Springer v. Toothaker

43 Me. 381 | Me. | 1857

Hathaway, J.

The note upon which this action was brought, was signed by the defendant and H. P. Toothaker, who were legally holden thereon as joint and several promissors.

The defendant, however, was in fact, only the surety of H. P. Toothaker, and that was known by the plaintiff. Hence the defendant is entitled to all the benefits belonging to the character of a surety.

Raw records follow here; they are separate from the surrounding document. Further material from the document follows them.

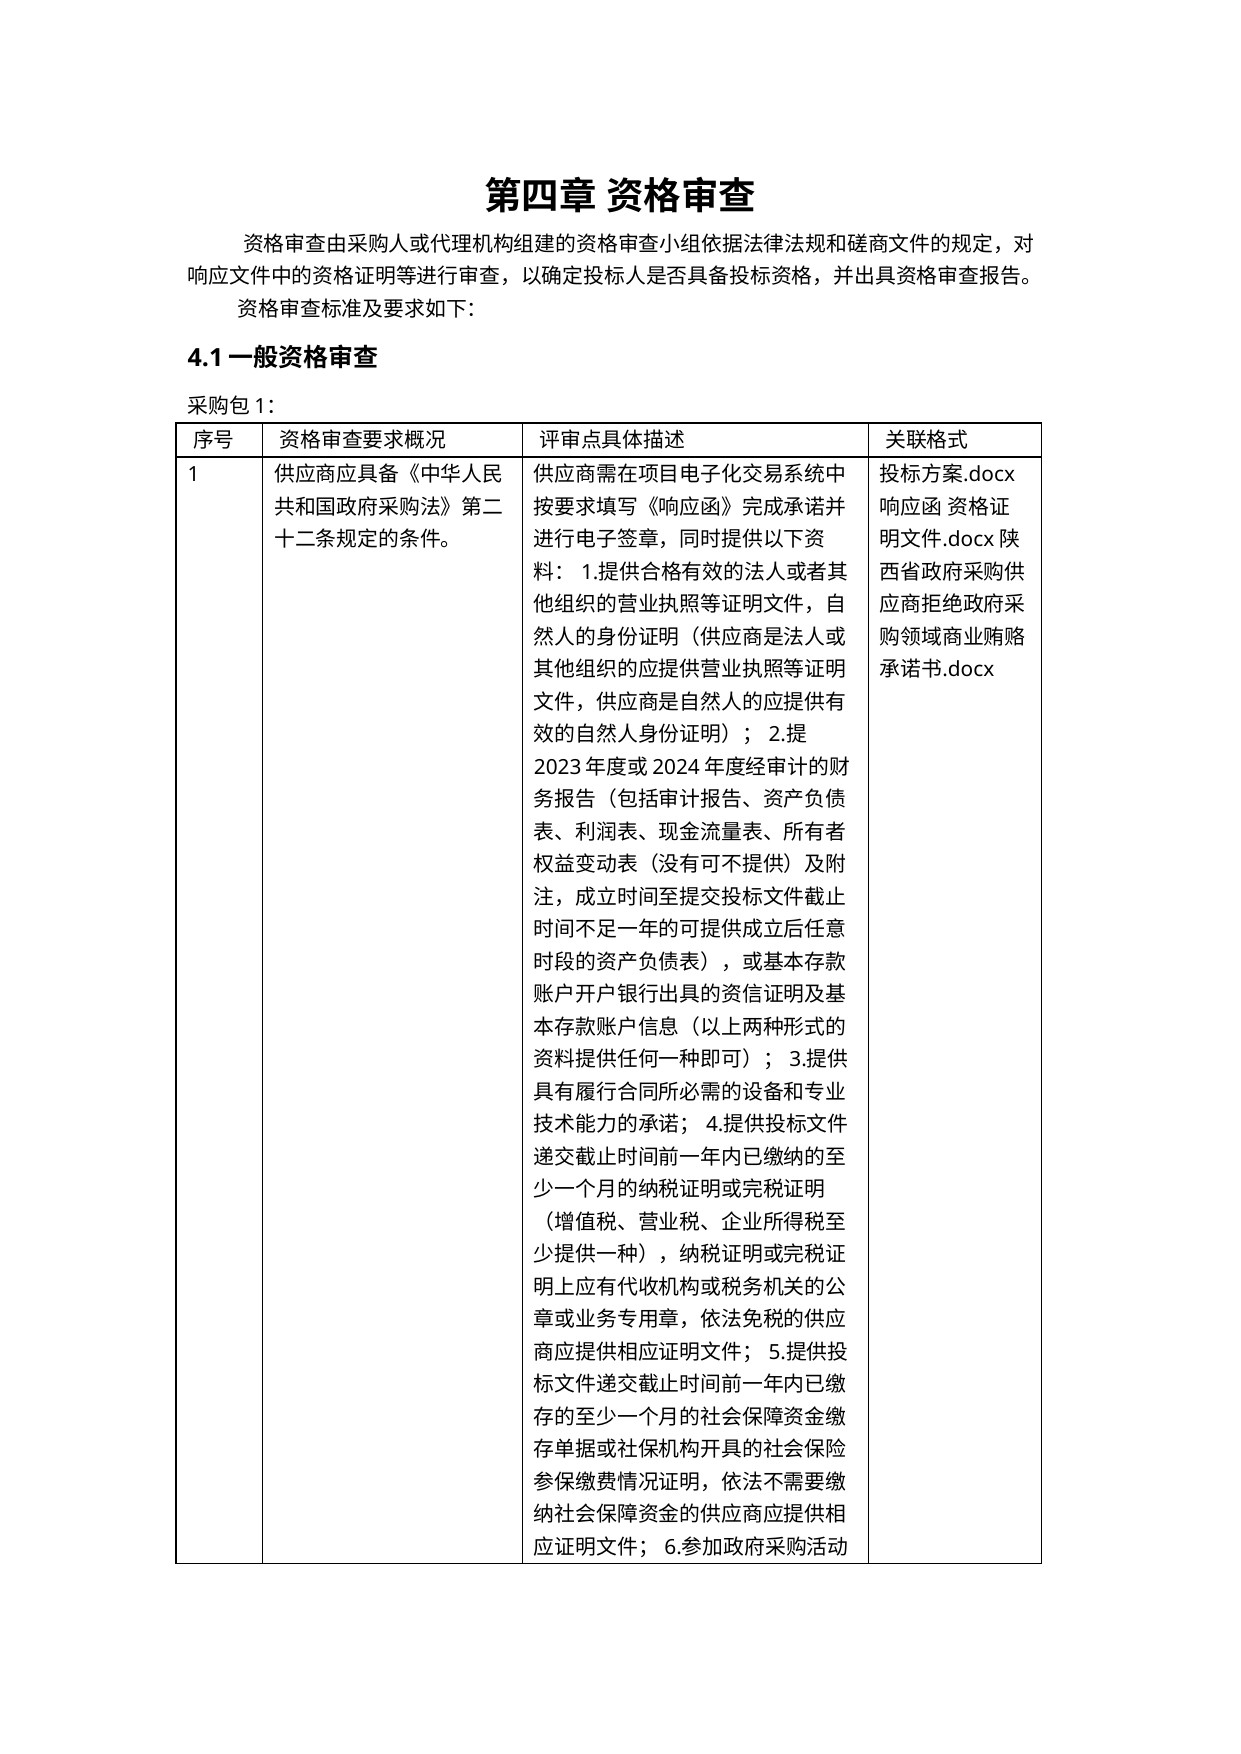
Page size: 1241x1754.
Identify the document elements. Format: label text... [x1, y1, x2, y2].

table_header 评审点具体描述 [523, 424, 868, 456]
text 资格审查标准及要求如下： [187, 292, 1053, 324]
table_header 关联格式 [869, 424, 1041, 456]
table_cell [263, 458, 522, 1563]
text 第四章 资格审查 [187, 162, 1053, 227]
text 资格审查由采购人或代理机构组建的资格审查小组依据法律法规和磋商文件的规定，对响应文件中的资格证明等进行审查，以确定投标人是否具备投标资格，并出具资格审查报告。 [187, 227, 1053, 292]
table_cell 1 [177, 458, 262, 1563]
text 采购包1： [187, 389, 1053, 422]
table_header 资格审查要求概况 [263, 424, 522, 456]
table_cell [869, 458, 1041, 1563]
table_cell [523, 458, 868, 1563]
text 4.1一般资格审查 [187, 324, 1053, 389]
table_header 序号 [177, 424, 262, 456]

*384The evidence reported does not authorize the conclusion that there was any such agreement between the plaintiff and H. P. Toothaker, to enlarge the time of payment, as would operate as a discharge of the- defendant from his liability as surety on the note. The defendant offered to prove that after the note became due, the plaintiff commenced a suit thereon, against H. P. Toothaker, the principal debtor, and attached as his, a large amount of personal property, and certain interests in real estate; that he prosecuted the suit to final judgment, on which he duly obtained execution, which he neglected’ to levy on the personal property attached, and ordered the officer in possession, by virtue of the attachment, to surrender it, which he did; that the equity of redemption attached, was, by the plaintiff’s direction, s^zed on the execution, by the officer holding it, for collection, and duly advertised for sale, at a time and place named, but that it was not exposed for sale; that the sale was postponed from time to time, and the attachment lost and abandoned, by the plaintiff’s order, and without the defendant’s consent, and that the equity of redemption was worth six hundred dollars, and would have sold for that sum, if it had been exposed for sale; all of which testimony offered was excluded by the presiding judge, and the question presented to the court is, whether or not it was properly excluded.

The defendant, the surety, is sued alone, and whatever would discharge the surety in equity, will be a good defence in law. Baker v. Briggs, 8 Pick., 128-9, and authorities there cited.

The contract of suretyship imports entire good faith and confidence in the whole transaction. In equity, a creditor who has the personal contract of his debtor, with a surety, and has, also, or takes afterwards, property from the principal, as security for his debt, is to hold the property fairly and impartially for the benefit of the surety as well as for himself, and if he parts with it without the knowledge, or against the will of the surety, he shall lose his claim against the surety, to the amount of the property-so-surrendered. *385The People v. Janson, 7 Johns., 337; Rees v. Berrington, 2 Vesey, Jr., 542; Law v. E. I. Co., 4 Vesey, 849; Baker v. Briggs, 8 Pick., 122, second ed.; 1 Story’s Eq., sections 324-5-6.

Whon the plaintiff had recovered judgment against the principal debtor, his right had attached absolutely, to the property, which he had taken on the writ, and remained a fixed and permanent lien, for thirty days. In the matter of Cook, 2 Story’s R., 376, R. S., chap. 114, sec. 32 — and if he, voluntarily surrendered it without the defendant’s consent, he did so at the peril of discharging the defendant as surety for the amount thus surrendered.

Although the plaintiff was not legally bound to use active diligence in collecting the debt of the principal, and the surety would not be discharged by reason of his delay in the matter, and though the plaintiff might have discontinued proceedings against the principal debtor, which he need not have instituted, yet, it would be clearly inequitable to allow him to abandon an absolute lien or security upon the property of the principal, which he had obtained as the result of those proceedings, and to retain his hold upon the security for the whole debt. 2 Am. Leading Cases, 256.

The plaintiff was not bound at his own risk and expense, to seize and sell on the execution, the personal property attached when the title might be doubtful. Page v. Webster, 15 Maine R., 249.

But, as to the equity of redemption, the testimony offered and excluded, presents it as the property of the principal debtor, upon which the plaintiff had obtained an absolute lien for the payment of the debt, and which, without any risk or expense to the plaintiff, would have been sold for six hundred dollars, and appropriated for that purpose, unless e had interfered and prevented the sale.

He had no equitable or legal right, to the injury of the surely, (the defendant,) thus to surrender and abandon such security.

*386The testimony excluded was legally admissible, and should have been received.

In addition to the numerous authorities cited in argument, see Edgerly v. Emerson, 3 Foster, N. H. R., 555; Adams’ Eq., 269 and 270, and the opinion of Tenney, J., in Fuller v. Loring, 42 Maine R.

As agreed by the parties, the action must stand for trial.